TASK DIRECTIONS
From the entries below, please gather each line containing the string "that".

──────── SOURCE DATA ────────

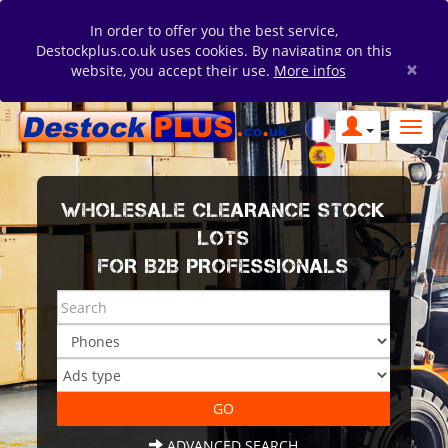
In order to offer you the best service,
Destockplus.co.uk uses cookies. By navigating on this
×
website, you accept their use.
More infos
WHOLESALE CLEARANCE STOCK
LOTS
FOR B2B PROFESSIONALS
ADVANCED SEARCH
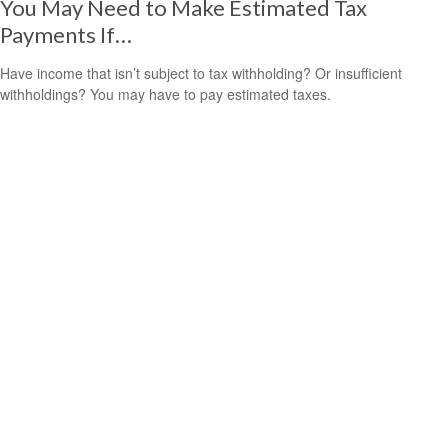
You May Need to Make Estimated Tax
Payments If…
Have income that isn’t subject to tax withholding? Or insufficient
withholdings? You may have to pay estimated taxes.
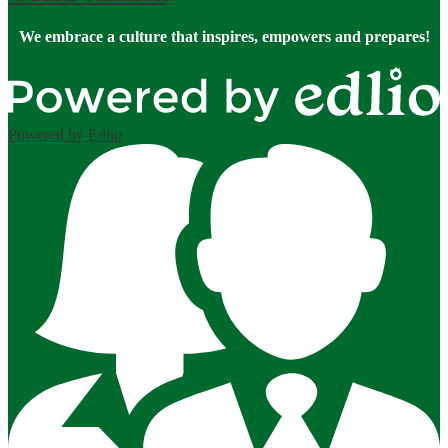
We embrace a culture that inspires, empowers and prepares!
Powered by Edlio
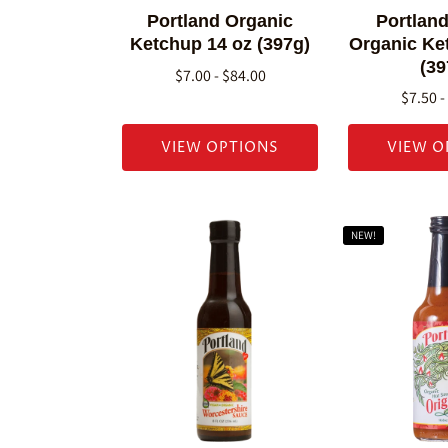
Portland Organic
Portland
Ketchup 14 oz (397g)
Organic Ke
(39
$7.00 - $84.00
$7.50 -
VIEW OPTIONS
VIEW O
NEW!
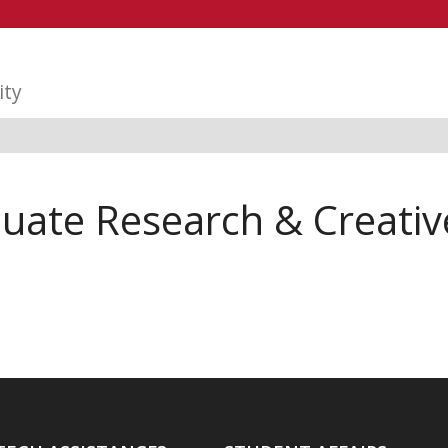
ity
te Research & Creative 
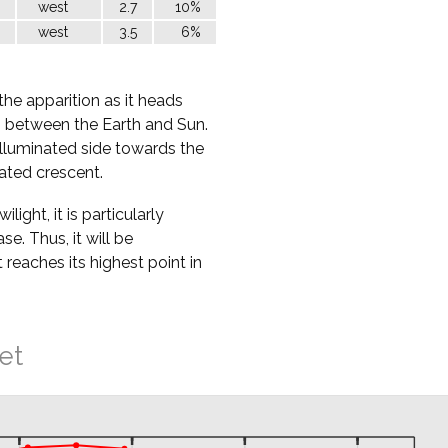
west
2.7
10%
west
3.5
6%
the apparition as it heads
ss between the Earth and Sun.
nilluminated side towards the
nated crescent.
ight, it is particularly
ase. Thus, it will be
t reaches its highest point in
et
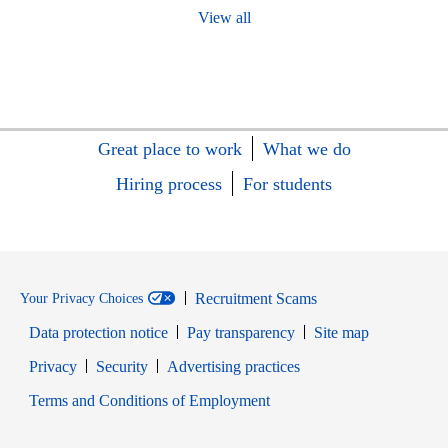
View all
Great place to work
What we do
Hiring process
For students
Recruitment Scams
Your Privacy Choices
Data protection notice
Pay transparency
Site map
Opens in new window
Opens in new window
Privacy
Security
Advertising practices
Opens in new window
Terms and Conditions of Employment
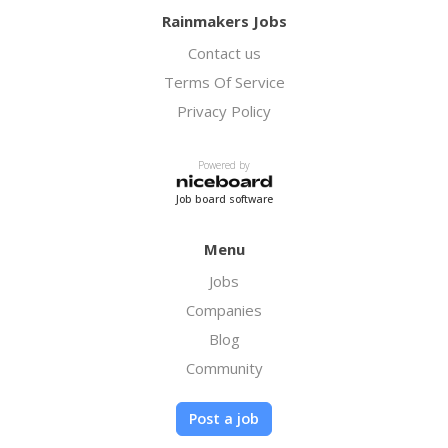
Rainmakers Jobs
Contact us
Terms Of Service
Privacy Policy
Powered by
Job board software
Menu
Jobs
Companies
Blog
Community
Post a job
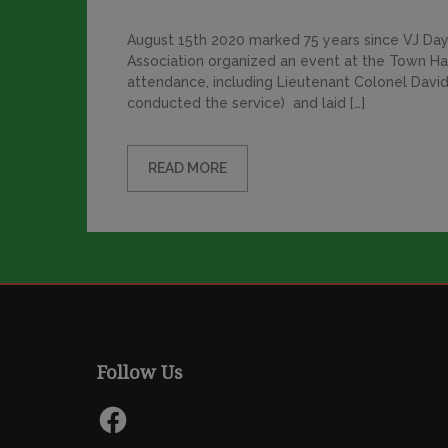
August 15th 2020 marked 75 years since VJ Day,
Association organized an event at the Town Ha
attendance, including Lieutenant Colonel David
conducted the service) and laid […]
READ MORE
Follow Us
Facebook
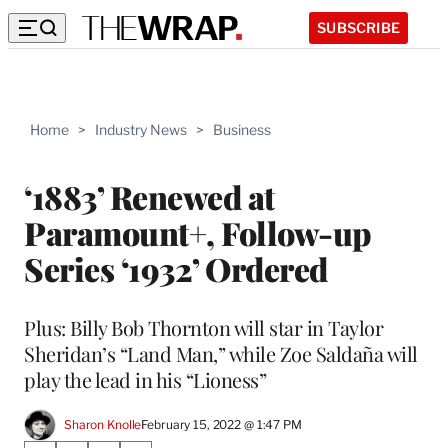
SUBSCRIBE
Home
>
Industry News
>
Business
‘1883’ Renewed at
Paramount+, Follow-up
Series ‘1932’ Ordered
Plus: Billy Bob Thornton will star in Taylor
Sheridan’s “Land Man,” while Zoe Saldaña will
play the lead in his “Lioness”
Sharon Knolle
February 15, 2022 @ 1:47 PM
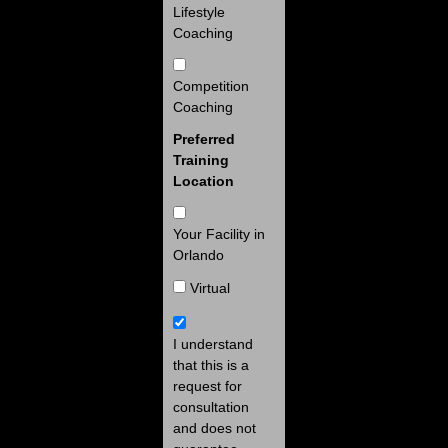
Lifestyle
Coaching
Competition
Coaching
Preferred
Training
Location
Your Facility in
Orlando
Virtual
I understand
that this is a
request for
consultation
and does not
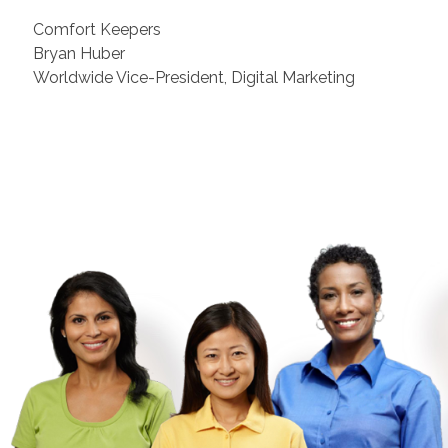
Comfort Keepers
Bryan Huber
Worldwide Vice-President, Digital Marketing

────────

EXPECTED ANSWER
Have income that isn’t subject to tax withholding? Or insufficient
We embrace a culture that inspires, empowers and prepares!
that this is a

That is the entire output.